DATASET CONTENT:

★ ★ ★ ★ ★

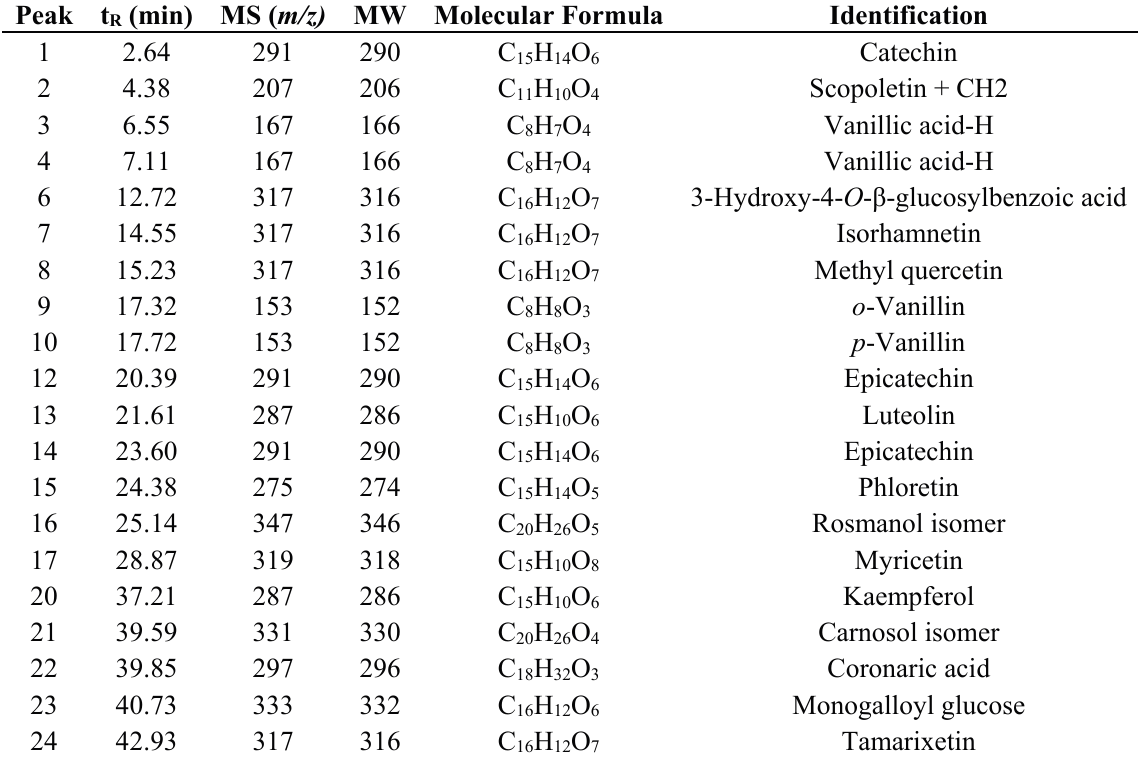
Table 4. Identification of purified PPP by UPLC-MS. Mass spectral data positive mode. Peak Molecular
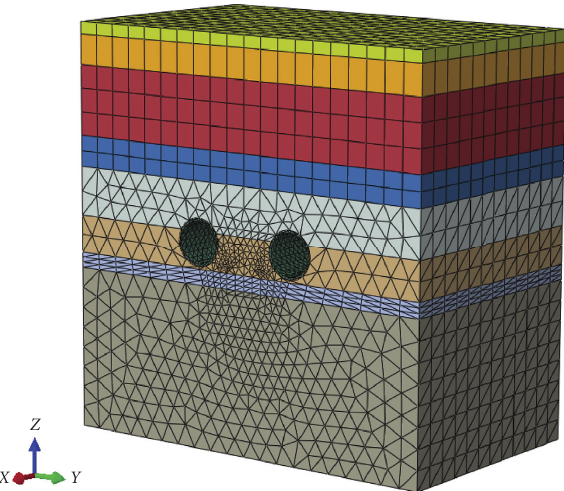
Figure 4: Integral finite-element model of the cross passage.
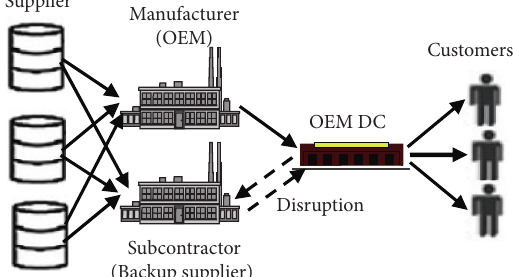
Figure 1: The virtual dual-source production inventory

★ ★ ★ ★ ★

Leave the images out and transcribe the remaining data above word for word.

ANSWER AREA:
Table 4. Identification of purified PPP by UPLC-MS. Mass spectral data positive mode. Peak Molecular
Figure 4: Integral finite-element model of the cross passage.
Figure 1: The virtual dual-source production inventory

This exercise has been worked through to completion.